Try it:
Every line below needs to be printed again exactly, without any of its pictures.

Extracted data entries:
======

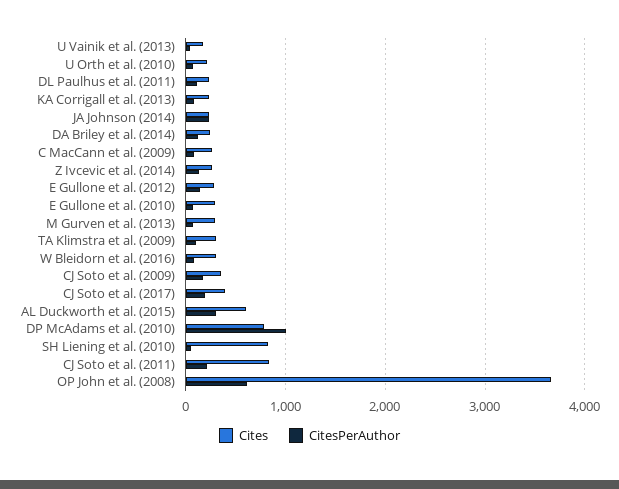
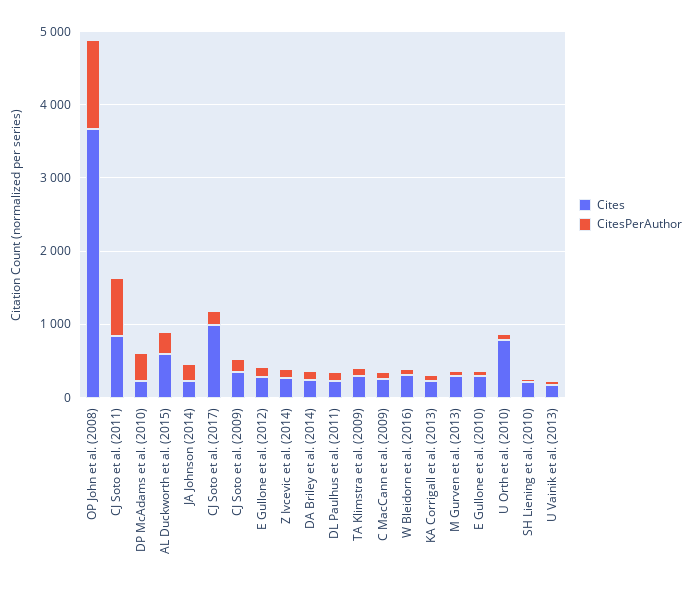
Cites, U Orth et al. (2010): 200 -> 800
Cites, CJ Soto et al. (2017): 400 -> 1000
Cites, DP McAdams et al. (2010): 800 -> 200
CitesPerAuthor, DP McAdams et al. (2010): 1000 -> 400
Cites, SH Liening et al. (2010): 800 -> 200
CitesPerAuthor, CJ Soto et al. (2011): 200 -> 800
CitesPerAuthor, OP John et al. (2008): 600 -> 1200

======

Answer area:
Cites, U Orth et al. (2010): 200 -> 800
Cites, CJ Soto et al. (2017): 400 -> 1000
Cites, DP McAdams et al. (2010): 800 -> 200
CitesPerAuthor, DP McAdams et al. (2010): 1000 -> 400
Cites, SH Liening et al. (2010): 800 -> 200
CitesPerAuthor, CJ Soto et al. (2011): 200 -> 800
CitesPerAuthor, OP John et al. (2008): 600 -> 1200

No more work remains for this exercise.